**YOUR INSTRUCTIONS**:
Show, from the records below, all lines that contain the word "Cascina".

(Recorded data)
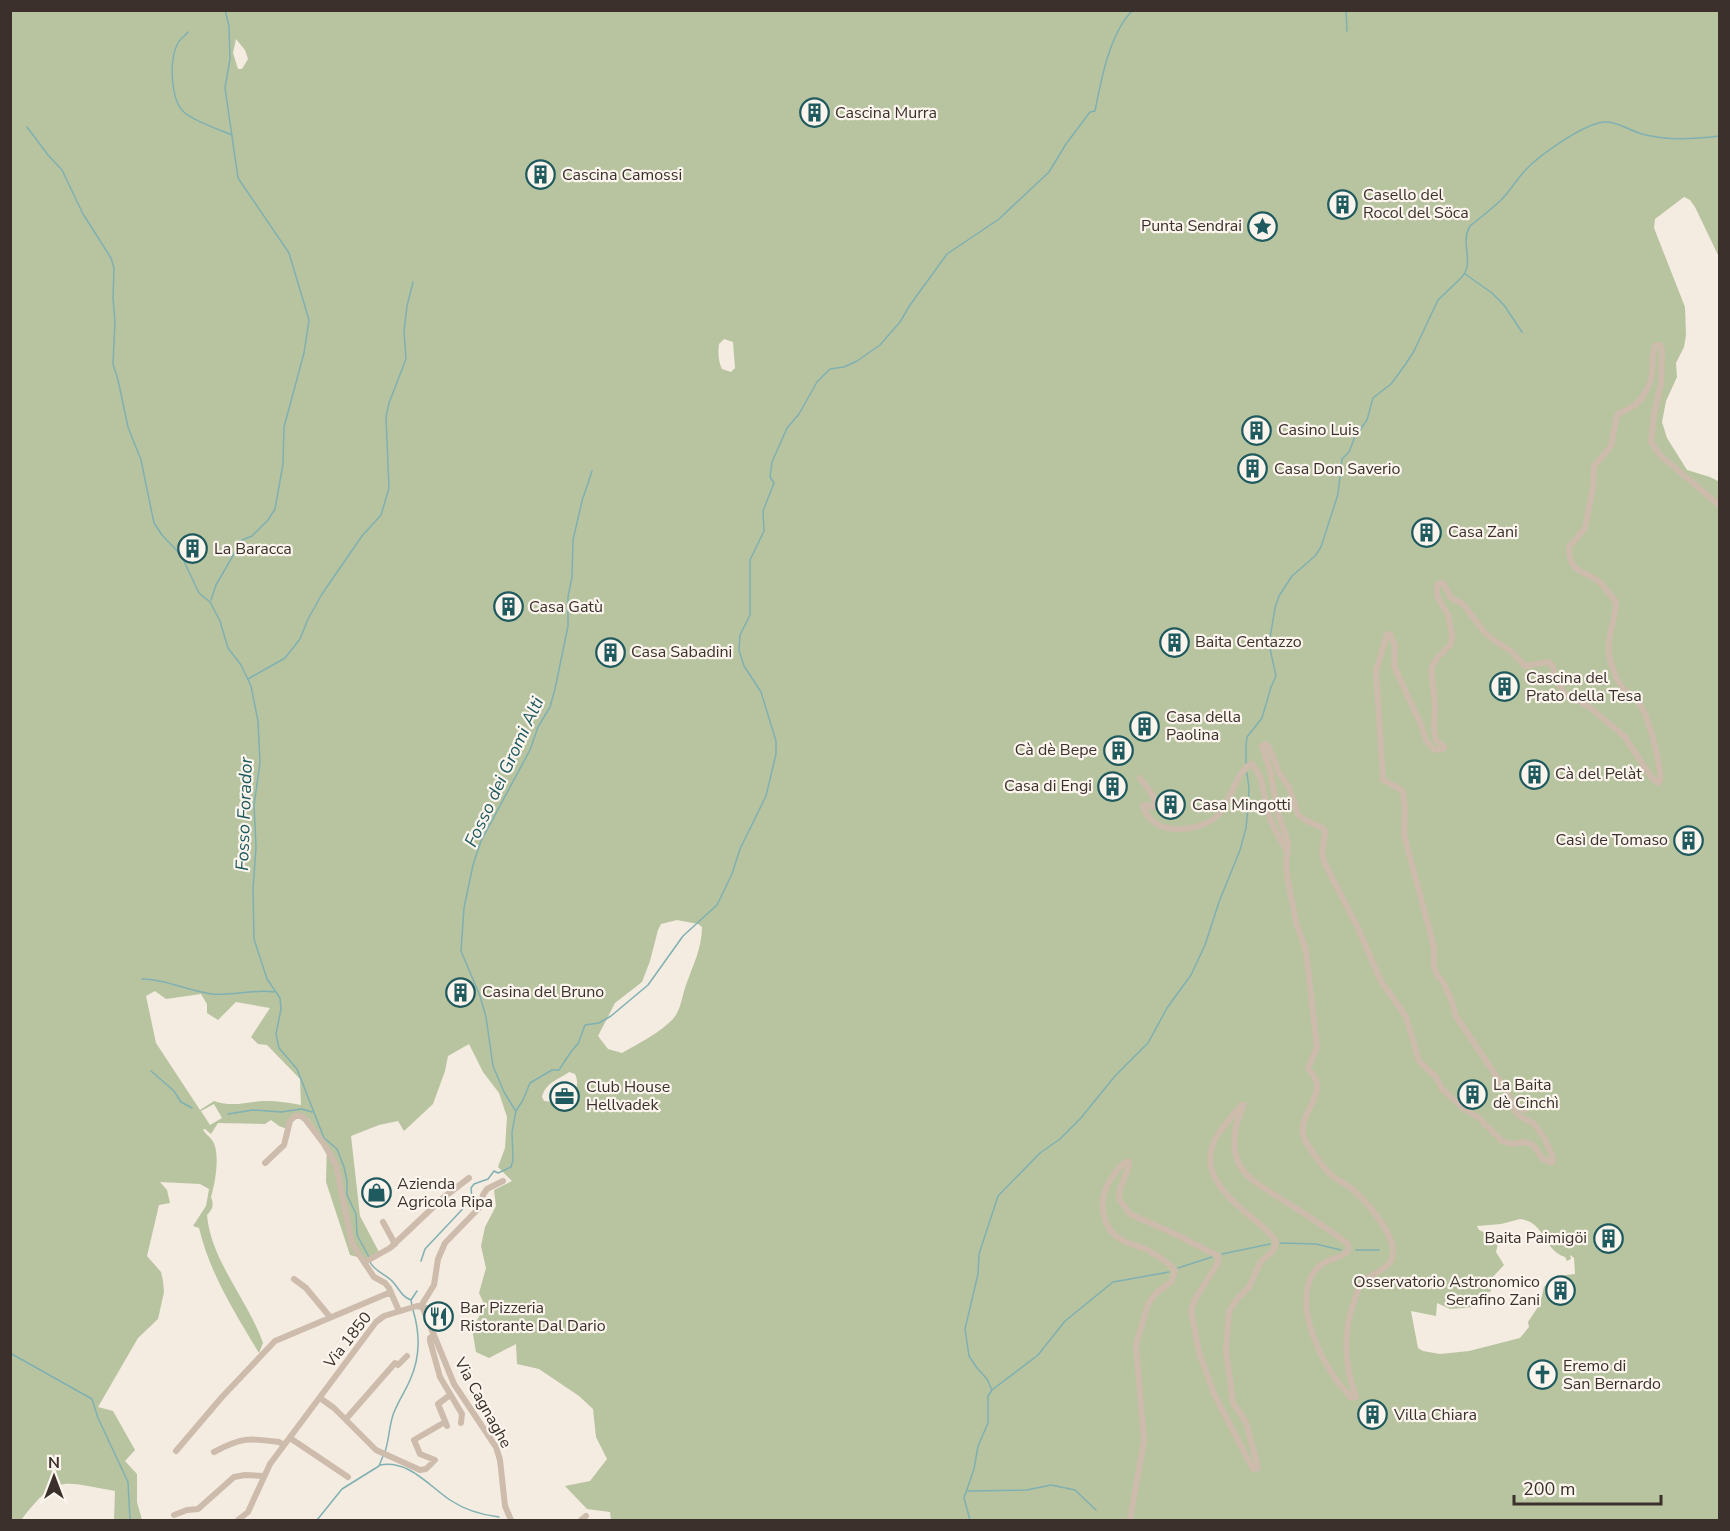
<svg xmlns="http://www.w3.org/2000/svg" width="1730" height="1531" viewBox="0 0 1730 1531" font-family="'Nunito Sans',sans-serif">
	<style>
		.green { fill: #b8c4a0; fill-rule: evenodd }
		.lines { fill: none; stroke-linecap: round; stroke-linejoin: round }
		.stream { stroke: #7fb0b2; stroke-width: 1.5 }
		.minor-tunnel { stroke: #cfc6bd; stroke-width: 6; stroke-dasharray: 6 3; stroke-linecap: butt }
		.minor { stroke: #cdbbac; stroke-width: 6 }
		.labels { text-anchor: middle; dominant-baseline: central; stroke-width: 4.5; stroke-linejoin: round; paint-order: stroke }
		.poi-label { font-size: 16px; fill: #3b302b; stroke: #fbf5ee; text-anchor: start }
		.street-label { font-size: 16px; fill: #3b302b; stroke: #fbf5ee }
		.water-label { font-size: 18px; font-style: italic; fill: #1f5a5e; stroke: #fbf5ee }
	</style>
	<rect width="100%" height="100%" fill="#f4ebe1"/>
	<path class="green" d="M10 11H1719V257L1695 207 1690 200 1684 197 1655 219 1654 228 1685 307 1686 335 1684 347 1676 363 1677 377 1666 401 1662 422 1667 438 1687 470 1710 477 1720 482 1719 1520H611L610 1512 587 1509 565 1486 590 1481 607 1459 596 1437 593 1409 579 1396 539 1369 517 1364 516 1344 489 1358 476 1352 472 1329 485 1306 479 1293 486 1268 481 1246 485 1227 496 1206 494 1190 512 1181 498 1167 505 1148 507 1117 499 1093 483 1072 469 1044 448 1056 445 1071 433 1104 404 1131 398 1121 379 1125 351 1136 360 1216 379 1252 365 1259 350 1255 326 1182 327 1145 309 1119 296 1113 287 1129 279 1126 271 1120 265 1124 218 1123 211 1134 205 1129H203C205 1134 209 1136 212 1140 221 1152 215 1184 211 1197 214 1205 213 1209 207 1215 211 1261 248 1300 263 1343L259 1353C235 1313 210 1274 199 1228L193 1226 206 1206 209 1189 200 1184 160 1182 167 1190 170 1203 159 1205 147 1256 161 1272 163 1281 164 1292 158 1319 138 1338 98 1407 113 1411 135 1450 125 1461 137 1474V1502L142 1520H114L115 1491C60 1482 58 1473 21 1520H11ZM236 39 245 50 248 59 242 69H238L233 53ZM724 339 733 342 735 368 731 372 722 369C718 361 718 352 719 344ZM677 920 698 924 702 927C702 948 693 965 686 985 682 996 681 1010 673 1019 660 1033 639 1043 622 1053L608 1049 598 1036 615 1003 642 982 650 961 658 930 661 924ZM155 991 166 999 201 994 207 1004V1013L218 1020 236 1002 270 1008 251 1037 258 1044 267 1045 300 1079 301 1105C290 1103 277 1101 267 1101 247 1101 235 1108 214 1101L200 1110 156 1043 146 996ZM569 1072 575 1074C581 1087 573 1097 563 1103L544 1101 542 1097C546 1082 558 1080 569 1072ZM214 1104 222 1118 210 1125 201 1111ZM1520 1219C1546 1222 1542 1249 1565 1257L1567 1261 1571 1259 1570 1255 1574 1258 1575 1274 1557 1276 1544 1287 1540 1304 1528 1322 1529 1327 1520 1338 1469 1351 1440 1354 1423 1351 1418 1348 1411 1311 1436 1316 1437 1303 1450 1309 1475 1307 1481 1297 1491 1291V1279L1504 1265 1496 1252 1499 1239 1479 1230 1477 1226 1501 1224Z"/>
	<g class="lines">
		<path class="stream" d="M1346 10 1347 31
			M188 32C185 36 180 39 178 43 169 59 170 101 185 113 196 122 218 129 232 135
			M27 127 48 155 62 170 83 214 111 258 114 268 113 299 115 321 113 364 118 380 128 427 141 460 154 523 162 535 181 555 199 593 210 602 220 621 228 648 241 665 251 686 258 721 260 763 254 805 256 847 253 889 254 939 267 979 280 998 281 1009 276 1034 279 1048 297 1069 324 1138 337 1149 344 1167 347 1181V1195L356 1214 357 1235 369 1257
			M1465 274 1492 293 1504 305 1522 332
			M1461 278C1476 262 1459 244 1470 226 1481 217 1492 209 1502 199 1510 191 1515 182 1522 174 1535 158 1586 121 1607 122 1618 122 1631 131 1642 134 1667 141 1694 139 1720 136
			M211 600 216 585 242 540 252 536 268 520 275 509 283 464 284 427 304 353 309 320 289 253 238 178 225 88 230 59 229 26 225 10
			M248 679 285 658 300 639 308 619 322 594 362 536 381 515 389 488 386 417 389 403 406 359 404 331 407 306 413 282
			M1246 763V745L1247 737 1262 718 1271 687 1276 676 1269 644 1275 608 1279 596 1292 576 1315 556 1321 547 1338 494 1342 459 1349 452 1354 439 1367 420 1373 398 1391 384 1405 365 1414 351 1438 300 1460 279
			M142 979C166 979 188 991 212 994 233 996 253 989 274 992
			M151 1071 174 1091 181 1102 192 1108
			M515 1110 504 1092 493 1066 486 1017 480 996 461 951 464 908 473 865 481 841 530 750 538 727 550 707 555 689 568 626V597L572 577 573 540 582 501 592 471
			M228 1114 253 1110 281 1112 302 1109 312 1112
			M1280 1243 1316 1244 1341 1250
			M1356 1250H1379
			M1222 1254 1270 1244
			M421 1261 425 1249 472 1199 471 1188 474 1184 488 1179 494 1171 498 1173 511 1167 513 1160 512 1132 516 1111 523 1100 530 1083 552 1070H559C564 1063 573 1047 578 1044L585 1025 599 1023 611 1016 648 985 683 936 717 905 732 874 740 849 766 796 776 754V741L761 692 744 666 739 650 740 635 750 615V560L764 531 763 511 774 483 770 477 772 462 787 428 799 414 817 382 830 369 844 367 857 361 880 345 900 322 910 305 947 254 999 219 1049 172 1066 144 1090 112 1095 111C1101 80 1110 32 1133 10
			M370 1262C375 1272 386 1274 393 1282 400 1290 401 1296 411 1300
			M1178 1268 1212 1257
			M412 1306 411 1300 417 1291
			M10 1353 92 1399 98 1418 128 1482 130 1520
			M992 1390 1038 1355 1065 1321 1113 1282 1169 1272
			M385 1452C389 1440 389 1427 393 1415 397 1403 405 1392 410 1380 420 1358 420 1333 413 1310
			M380 1465C409 1460 428 1485 450 1500 465 1510 482 1515 499 1517
			M968 1491 1027 1490 1051 1485 1075 1490 1096 1510
			M317 1520 342 1489 379 1466 383 1456
			M970 1520 964 1498 974 1469 978 1446 988 1423V1396L992 1390 987 1379 977 1368 969 1356 965 1329 978 1274 979 1254 998 1196 1040 1153 1060 1139 1080 1119 1115 1076 1148 1043 1167 1008 1191 975 1205 945 1219 902 1240 850 1246 828 1248 808 1249 789 1247 773"/>
		<path class="minor-tunnel" d="M1535 1374 1536 1381"/>
		<path class="minor" d="M1140 778 1152 794 1156 807 1143 805C1150 837 1199 834 1218 815 1232 801 1234 774 1251 764 1266 777 1262 795 1268 813 1272 826 1280 840 1288 852
			M1514 1108 1525 1110
			M265 1163 284 1145 290 1121 295 1116H301L305 1119 324 1144 336 1165 352 1244 374 1277 385 1283 389 1288 399 1311
			M383 1222 395 1244
			M365 1262 390 1248 444 1197 469 1178
			M294 1279 306 1288 330 1317
			M421 1306 434 1285 438 1259 445 1243 480 1207 483 1195 487 1189 503 1181
			M422 1306 454 1384 496 1447 500 1460 505 1506 511 1520
			M434 1335 430 1338V1341L440 1377 462 1414 461 1423
			M1536 1381V1383
			M320 1398 334 1408 376 1450 420 1470 426 1469 435 1460 420 1454 414 1440 445 1422
			M346 1419 395 1363 398 1365 407 1356
			M447 1426 438 1404 450 1395
			M290 1438 348 1477
			M176 1451 222 1397 275 1341 391 1292
			M214 1452C242 1437 249 1438 279 1442L284 1445
			M174 1515 187 1510 198 1509 234 1477 245 1475 263 1476
			M238 1520 248 1512 270 1464 376 1322 384 1316 417 1306 435 1310
			M581 1520 586 1516
			M1130 1520 1144 1440 1136 1345 1148 1304 1156 1293 1171 1282 1175 1271 1172 1267C1165 1261 1157 1255 1149 1251 1141 1246 1131 1245 1122 1240 1103 1230 1098 1205 1107 1186 1110 1179 1120 1164 1128 1161L1129 1165 1119 1193V1199L1130 1214 1177 1235 1218 1256V1263L1195 1299 1191 1311 1199 1352 1214 1394 1253 1469 1258 1468 1246 1422 1233 1403 1226 1351 1229 1311 1237 1299 1249 1287 1261 1261 1273 1251 1276 1242C1271 1232 1259 1224 1250 1216 1225 1196 1196 1169 1218 1134 1225 1124 1234 1114 1241 1105H1244C1235 1122 1230 1145 1239 1164 1247 1179 1264 1188 1278 1197 1302 1212 1326 1227 1348 1244V1251C1338 1261 1324 1257 1314 1272 1291 1307 1325 1373 1352 1398L1356 1397C1344 1364 1342 1332 1355 1299 1357 1294 1358 1287 1362 1283 1371 1272 1393 1270 1393 1252 1394 1233 1365 1200 1351 1188 1344 1183 1335 1179 1329 1173 1321 1165 1313 1153 1307 1144 1294 1122 1314 1109 1317 1089 1319 1081 1312 1074 1308 1068L1317 1047 1306 951 1296 922 1287 876 1286 863 1288 843 1277 810 1271 774 1262 746 1265 744 1269 747 1279 773 1289 787 1298 815 1307 821 1323 828 1325 832 1322 855 1326 866 1357 926 1381 981 1406 1017 1419 1061 1436 1077 1442 1089 1464 1109 1478 1117 1502 1141 1512 1144 1525 1142 1533 1145 1543 1159 1552 1163 1553 1158 1544 1137 1533 1123 1521 1117 1515 1111 1507 1092 1456 1016 1451 999 1443 982 1437 975 1434 967V948L1430 932 1404 835 1405 809 1403 793 1400 789 1383 780 1376 671 1387 634H1390L1395 646 1394 666 1419 720 1427 742 1435 750 1443 749 1444 747 1436 740 1434 731 1435 704 1431 669 1437 658 1451 644 1452 634 1448 615 1437 596V584L1443 583 1451 598 1463 604 1485 633 1495 641 1512 652 1525 666 1549 662 1552 665 1556 679 1565 694 1588 706 1625 737 1651 777 1658 783 1660 781C1661 765 1649 717 1640 705 1634 697 1625 692 1620 684 1616 679 1613 669 1611 663 1604 643 1615 623 1616 602 1610 595 1605 586 1597 580 1581 570 1569 572 1569 547L1585 528 1593 488 1594 466 1611 446 1617 415C1622 411 1625 411 1630 408 1641 403 1651 385 1652 373 1653 364 1651 352 1656 345H1660L1662 348 1661 384 1654 414 1651 442 1661 456 1720 506"/>
	</g>
	<defs>
		<symbol id="building-ring" viewBox="-11 -11 22 22"><circle r="9.5" fill="#fbf5ee" stroke="#1f5a5e" stroke-width="1.5"/><path d="M-4-6H4V6H1V3H-1V6H-4ZM-2.5-4.3h1.7v1.8h-1.7ZM.8-4.3h1.7v1.8H.8ZM-2.5-1h1.7V.8h-1.7ZM.8-1h1.7V.8H.8Z" fill="#1f5a5e"/></symbol>
		<symbol id="sight-ring" viewBox="-11 -11 22 22"><circle r="9.5" fill="#fbf5ee" stroke="#1f5a5e" stroke-width="1.5"/><path d="M0-6L1.8-2.2L6-1.7L2.9 1.2L3.7 5.4L0 3.3L-3.7 5.4L-2.9 1.2L-6-1.7L-1.8-2.2Z" fill="#1f5a5e"/></symbol>
		<symbol id="office-ring" viewBox="-11 -11 22 22"><circle r="9.5" fill="#fbf5ee" stroke="#1f5a5e" stroke-width="1.5"/><path d="M-6-3h4V-5.5h4V-3h4V5H-6ZM-1-4.5V-3h2v-1.5ZM-6 0V1H6V0Z" fill="#1f5a5e"/></symbol>
		<symbol id="shop-ring" viewBox="-11 -11 22 22"><circle r="9.5" fill="#fbf5ee" stroke="#1f5a5e" stroke-width="1.5"/><path d="M-5-2.5h2.3a2.7 3.5 0 0 1 5.4 0H5L5.5 6h-11ZM-1.5-2.5h3a1.5 2.3 0 0 0-3 0Z" fill="#1f5a5e"/></symbol>
		<symbol id="restaurant-ring" viewBox="-11 -11 22 22"><circle r="9.5" fill="#fbf5ee" stroke="#1f5a5e" stroke-width="1.5"/><path d="M-5-6h1v4h1v-4h1v4h1v-4h1v5L-1.5 .5V6h-2V.5L-5-1ZM5-6V6H3V1.5H1.5Q1.5-4 5-6Z" fill="#1f5a5e"/></symbol>
		<symbol id="church-ring" viewBox="-11 -11 22 22"><circle r="9.5" fill="#fbf5ee" stroke="#1f5a5e" stroke-width="1.5"/><path d="M-1.2-6h2.4v3.5h3.3v2.4h-3.3V6h-2.4V-.1h-3.3v-2.4h3.3Z" fill="#1f5a5e"/></symbol>
	</defs>
	<g fill-rule="evenodd">
		<use href="#building-ring" x="798" y="96" width="33" height="33"/>
		<use href="#building-ring" x="524" y="158" width="33" height="33"/>
		<use href="#building-ring" x="1326" y="188" width="33" height="33"/>
		<use href="#sight-ring" x="1246" y="210" width="33" height="33"/>
		<use href="#building-ring" x="1240" y="414" width="33" height="33"/>
		<use href="#building-ring" x="1236" y="452" width="33" height="33"/>
		<use href="#building-ring" x="1410" y="516" width="33" height="33"/>
		<use href="#building-ring" x="176" y="532" width="33" height="33"/>
		<use href="#building-ring" x="492" y="590" width="33" height="33"/>
		<use href="#building-ring" x="1158" y="626" width="33" height="33"/>
		<use href="#building-ring" x="594" y="636" width="33" height="33"/>
		<use href="#building-ring" x="1488" y="670" width="33" height="33"/>
		<use href="#building-ring" x="1128" y="710" width="33" height="33"/>
		<use href="#building-ring" x="1102" y="734" width="33" height="33"/>
		<use href="#building-ring" x="1518" y="758" width="33" height="33"/>
		<use href="#building-ring" x="1096" y="770" width="33" height="33"/>
		<use href="#building-ring" x="1154" y="788" width="33" height="33"/>
		<use href="#building-ring" x="1672" y="824" width="33" height="33"/>
		<use href="#building-ring" x="444" y="976" width="33" height="33"/>
		<use href="#building-ring" x="1456" y="1078" width="33" height="33"/>
		<use href="#office-ring" x="548" y="1080" width="33" height="33"/>
		<use href="#shop-ring" x="360" y="1176" width="33" height="33"/>
		<use href="#building-ring" x="1592" y="1222" width="33" height="33"/>
		<use href="#building-ring" x="1544" y="1274" width="33" height="33"/>
		<use href="#restaurant-ring" x="422" y="1300" width="33" height="33"/>
		<use href="#church-ring" x="1526" y="1358" width="33" height="33"/>
		<use href="#building-ring" x="1356" y="1398" width="33" height="33"/>
	</g>
	<g class="labels">
		<g class="poi-label">
			<text x="835" y="113">Cascina Murra</text>
			<text x="562" y="175">Cascina Camossi</text>
			<text x="1363" y="195">Casello del<tspan x="1363" dy="18">Rocol del Söca</tspan></text>
			<text x="1242" y="226" text-anchor="end">Punta Sendrai</text>
			<text x="1278" y="430">Casino Luis</text>
			<text x="1274" y="469">Casa Don Saverio</text>
			<text x="1448" y="532">Casa Zani</text>
			<text x="214" y="549">La Baracca</text>
			<text x="529" y="607">Casa Gatù</text>
			<text x="1195" y="642">Baita Centazzo</text>
			<text x="631" y="652">Casa Sabadini</text>
			<text x="1526" y="678">Cascina del<tspan x="1526" dy="18">Prato della Tesa</tspan></text>
			<text x="1166" y="717">Casa della<tspan x="1166" dy="18">Paolina</tspan></text>
			<text x="1097" y="750" text-anchor="end">Cà dè Bepe</text>
			<text x="1555" y="774">Cà del Pelàt</text>
			<text x="1092" y="786" text-anchor="end">Casa di Engi</text>
			<text x="1192" y="805">Casa Mingotti</text>
			<text x="1668" y="840" text-anchor="end">Casì de Tomaso</text>
			<text x="482" y="992">Casina del Bruno</text>
			<text x="1493" y="1085">La Baita<tspan x="1493" dy="18">dè Cinchì</tspan></text>
			<text x="586" y="1087">Club House<tspan x="586" dy="18">Hellvadek</tspan></text>
			<text x="397" y="1184">Azienda<tspan x="397" dy="18">Agricola Ripa</tspan></text>
			<text x="1587" y="1238" text-anchor="end">Baita Paimigöi</text>
			<text x="1540" y="1282" text-anchor="end">Osservatorio Astronomico<tspan x="1540" dy="18">Serafino Zani</tspan></text>
			<text x="460" y="1308">Bar Pizzeria<tspan x="460" dy="18">Ristorante Dal Dario</tspan></text>
			<text x="1563" y="1366">Eremo di<tspan x="1563" dy="18">San Bernardo</tspan></text>
			<text x="1394" y="1415">Villa Chiara</text>
		</g>
		<g class="street-label">
			<text transform="translate(348 1340) rotate(-52)">Via 1850</text>
			<text transform="translate(483 1403) rotate(61)">Via Cagnaghe</text>
		</g>
		<g class="water-label">
			<text transform="translate(504 772) rotate(-65)">Fosso dei Gromi Alti</text>
			<text transform="translate(244 814) rotate(-88)">Fosso Forador</text>
		</g>
	</g>
	<rect width="1730" height="1531" fill="none" stroke="#3b302b" stroke-width="24"/>
	<g transform="translate(54 1477)" stroke="#fbf5ee" stroke-width="4.5" paint-order="stroke">
	<path d="M0-4.5L10 22L0 15L-10 22Z" fill="#3b302b"/>
	<text y="-9" font-size="16" font-weight="bold" text-anchor="middle" fill="#3b302b">N</text>
	</g>
	<path d="M1514 1495v9h147v-9" fill="none" stroke="#3b302b" stroke-width="3"/>
	<text x="1523" y="1495" font-size="18" fill="#3b302b" stroke="#fbf5ee" stroke-width="4.5" paint-order="stroke">200 m</text>
</svg>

**TASK RESPONSE**:
			<text x="835" y="113">Cascina Murra</text>
			<text x="562" y="175">Cascina Camossi</text>
			<text x="1526" y="678">Cascina del<tspan x="1526" dy="18">Prato della Tesa</tspan></text>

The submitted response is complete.